Aleksey Yeschenko resolved CASSANDRA-7534.
------------------------------------------
       Resolution: Won't Fix
    Fix Version/s:     (was: 3.x)

> TTL on rows to ensure data consistency
> --------------------------------------
>
>                 Key: CASSANDRA-7534
>                 URL: https://issues.apache.org/jira/browse/CASSANDRA-7534
>             Project: Cassandra
>          Issue Type: Improvement
>            Reporter: Morten Jorgensen
>
> Requesting TTL on key/row-level to ensure consistency between data stored in columns under the same key. Please refer to original request for this enhancement in CASSANDRA-2469.

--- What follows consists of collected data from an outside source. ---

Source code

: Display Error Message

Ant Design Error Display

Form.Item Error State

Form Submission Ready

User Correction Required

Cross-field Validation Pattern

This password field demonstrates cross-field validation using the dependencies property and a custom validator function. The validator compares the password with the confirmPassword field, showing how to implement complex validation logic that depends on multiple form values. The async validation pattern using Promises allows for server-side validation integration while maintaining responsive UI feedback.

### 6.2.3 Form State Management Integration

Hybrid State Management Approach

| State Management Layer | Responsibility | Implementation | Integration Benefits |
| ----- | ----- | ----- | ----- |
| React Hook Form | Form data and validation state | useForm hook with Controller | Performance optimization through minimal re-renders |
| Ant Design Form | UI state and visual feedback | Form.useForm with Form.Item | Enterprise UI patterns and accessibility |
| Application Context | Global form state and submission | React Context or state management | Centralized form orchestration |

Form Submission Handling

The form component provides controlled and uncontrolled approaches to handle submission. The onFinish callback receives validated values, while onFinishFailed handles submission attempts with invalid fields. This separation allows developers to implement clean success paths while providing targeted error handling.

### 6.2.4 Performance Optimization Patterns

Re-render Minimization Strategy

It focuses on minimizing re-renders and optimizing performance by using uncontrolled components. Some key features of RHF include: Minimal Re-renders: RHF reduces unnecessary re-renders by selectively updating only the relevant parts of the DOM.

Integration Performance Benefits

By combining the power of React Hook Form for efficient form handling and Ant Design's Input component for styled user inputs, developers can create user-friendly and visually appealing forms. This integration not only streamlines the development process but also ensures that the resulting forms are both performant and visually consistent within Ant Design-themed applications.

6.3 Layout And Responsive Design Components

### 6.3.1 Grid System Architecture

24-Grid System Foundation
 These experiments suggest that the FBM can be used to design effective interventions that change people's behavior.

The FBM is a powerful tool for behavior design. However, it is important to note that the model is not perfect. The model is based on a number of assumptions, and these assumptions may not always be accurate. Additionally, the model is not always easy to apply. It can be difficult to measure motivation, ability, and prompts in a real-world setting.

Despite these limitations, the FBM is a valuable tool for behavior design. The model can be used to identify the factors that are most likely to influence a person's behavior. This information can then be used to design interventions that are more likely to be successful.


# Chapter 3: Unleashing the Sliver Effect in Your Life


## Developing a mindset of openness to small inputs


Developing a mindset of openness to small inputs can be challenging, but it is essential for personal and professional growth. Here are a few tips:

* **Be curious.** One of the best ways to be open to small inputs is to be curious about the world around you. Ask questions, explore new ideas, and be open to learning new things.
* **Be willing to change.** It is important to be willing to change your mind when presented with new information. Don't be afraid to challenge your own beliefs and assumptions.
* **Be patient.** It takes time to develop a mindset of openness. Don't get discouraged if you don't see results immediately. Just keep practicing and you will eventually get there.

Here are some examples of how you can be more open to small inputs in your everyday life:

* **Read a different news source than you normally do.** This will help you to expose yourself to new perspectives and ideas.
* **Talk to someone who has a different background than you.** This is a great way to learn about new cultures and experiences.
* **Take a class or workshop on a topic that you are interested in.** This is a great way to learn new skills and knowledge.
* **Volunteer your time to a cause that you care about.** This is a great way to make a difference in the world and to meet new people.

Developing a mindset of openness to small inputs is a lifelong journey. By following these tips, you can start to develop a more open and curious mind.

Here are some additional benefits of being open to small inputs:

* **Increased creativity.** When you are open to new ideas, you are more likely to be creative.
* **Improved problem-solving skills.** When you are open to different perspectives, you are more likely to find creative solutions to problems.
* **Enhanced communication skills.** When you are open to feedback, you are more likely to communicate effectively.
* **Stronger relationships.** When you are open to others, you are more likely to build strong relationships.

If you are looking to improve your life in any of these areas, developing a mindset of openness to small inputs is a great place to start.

> There are valid reasons why you would want the TTL on the key/row rather than the individual columns. The reason why you store your data as columns under a common key is that the data is related, and hence you want to ensure that all data exists as long as the key exists. Example:
> I have developed a plugin for Tomcat that stores user session data in Cassandra, effectively making Tomcat stateless (and scalable) even if it maintains user sessions. Session data is stored in Cassandra under the session ID (key/row), as session attribute name/value-pairs (columns). Sessions time out after N minutes of inactivity, and I would prefer to use Cassandra's TTL for this. Otherwise I have to traverse all sessions periodically and purge sessions that are past their expiry time. But, the problem using the column-level TTL is that I risk timing out only parts of a user session, rather than all of it. So, a user that accesses JSPs that require read/write access to only certain session objects will retain those objects in Cassandra, while other session objects will expire with their respective column TTL's. This creates an inconsistent session, with some data expiring and some data remaining in the session - while what I need is the entire session to remain or expire as a whole.
> This is one valid use case for key-level TTL, and this is only one specific example of the more general use case of column consistency. I suggest that this issue is re-opened an re-evaluated from this perspective.